Ante ellos se levantaba una gigantesca pirámide. En la parte central de cada uno de los cuatro laterales, que llevaban a la plataforma superior, se veían los numerosos escalones de unas largas escaleras.

—Subamos en seguida —propuso Pete.

—No. Espera, Quiero enseñaros un sitio mejor —dijo Teddy.

—Sí —concordó la hermana—. ¡El campo de pelota! ¡Venid!

Dejando a sus madres admirando la pirámide, los niños echaron a correr detrás de Jean y Teddy, hasta llegar a una gran extensión cubierta de césped, flanqueada por altos muros.

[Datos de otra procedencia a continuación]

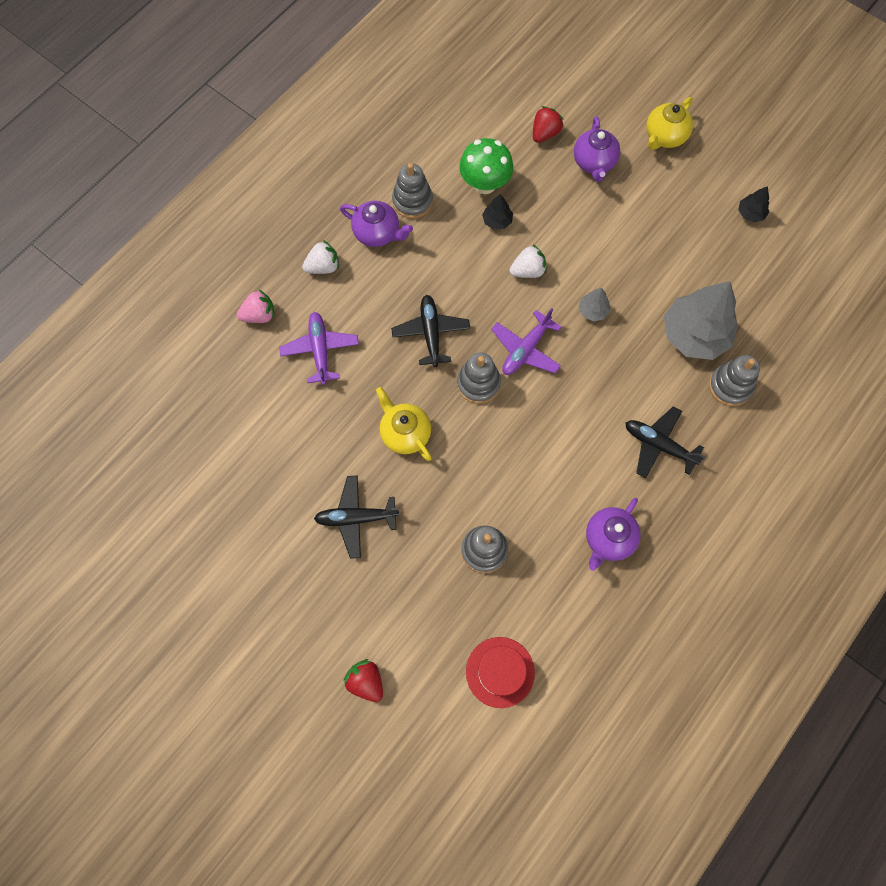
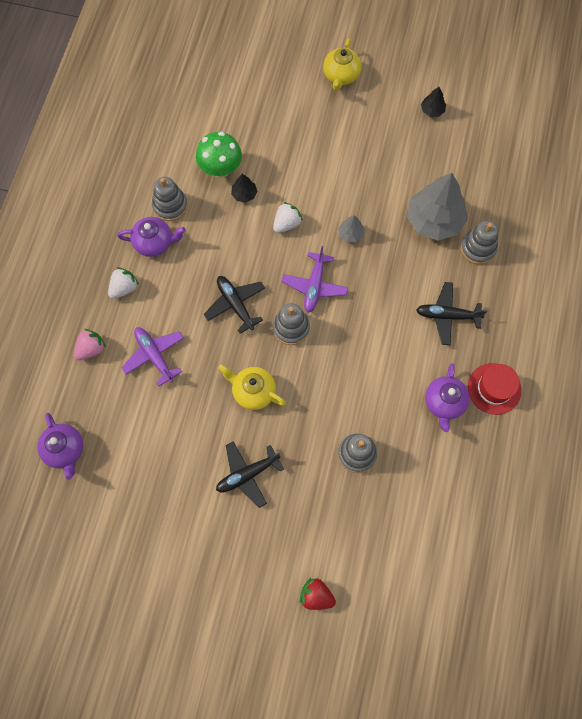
camera: 25 degrees left, 0 degrees up
red hat [466,637,535,708] -> red hat moved to [468,363,522,415]
red strawberry [533,106,564,143] -> none
purple teapot [574,116,620,182] -> purple teapot moved to [37,413,83,480]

—Aquí es donde los mayas jugaban a pelota —informó Teddy.

Ricky se apresuró a preguntar:

—¿Dónde están las porterías?

Echándose a reír, el primo repuso:

—No habían porterías. ¿Ves eso de arriba? —Teddy señalaba un gran aro de piedra incrustado en uno de los paredones—. Bastaba con que hiciesen pasar la pelota una sola vez, por ese agujero, para ganar el partido.

—¡Zambomba! ¡No debía de ser muy difícil pasar la pelota por allí! —opinó Pete.

—Es que no la arrojaban con las manos —explicó Jean—. Tenían que hacerlo con los codos, las rodillas o el cuerpo.

Entonces Ricky hubo de admitir:

—Pues sería muy difícil conseguirlo, ¡canastos!

—Pero lo peor de todo es lo que sucedía al capitán del equipo que perdía —prosiguió Teddy.

—¿Qué le sucedía? —inquirió Holly.

—¡Se quedaba sin cabeza! —declaró Teddy.

—¡No vengas con bromas! —replicó Ricky.

—Es verdad —dijo Jean—. El capitán del equipo que perdía tenía que dejarse cortar la cabeza por el capitán del equipo ganador.

—Venid. Os enseñaré un dibujo de cómo lo hacían —ofreció Teddy.

Los niños se encaminaron a una gran piedra esculpida, de un lado del patio. Los jugadores, que se adornaban la cabeza con plumas, aparecían entrelazados con serpientes, pero Jean les mostró al capitán del equipo ganador y a su víctima.

—¡Uggg! —masculló Holly.

—Hay otra cosa muy curiosa en este campo —dijo Teddy—. Se puede oír hasta un susurro de un extremo a otro.

Los siete niños se encaminaron al fondo del patio. Allí se detuvieron y, al volverse, vieron a dos hombres que caminaban, lentamente, hacia el extremo opuesto.

—Anda, Ricky, ve hasta donde están esos hombres y di algo en voz muy bajita. Verás cómo podemos oírte. Nosotros también te hablaremos en murmullos.

Pero aún no habían hecho ningún movimiento, cuando las voces de aquellos hombres llegaron a oídos de los niños.

—¿Veis lo que quiero decir? —preguntó Teddy.

Todos escucharon atentamente y, de pronto, una expresión de asombro asomó a sus rostros.

—Dicen: Joli-ster. Jolister… Apuesto algo a que se refieren a nosotros —dijo Pete.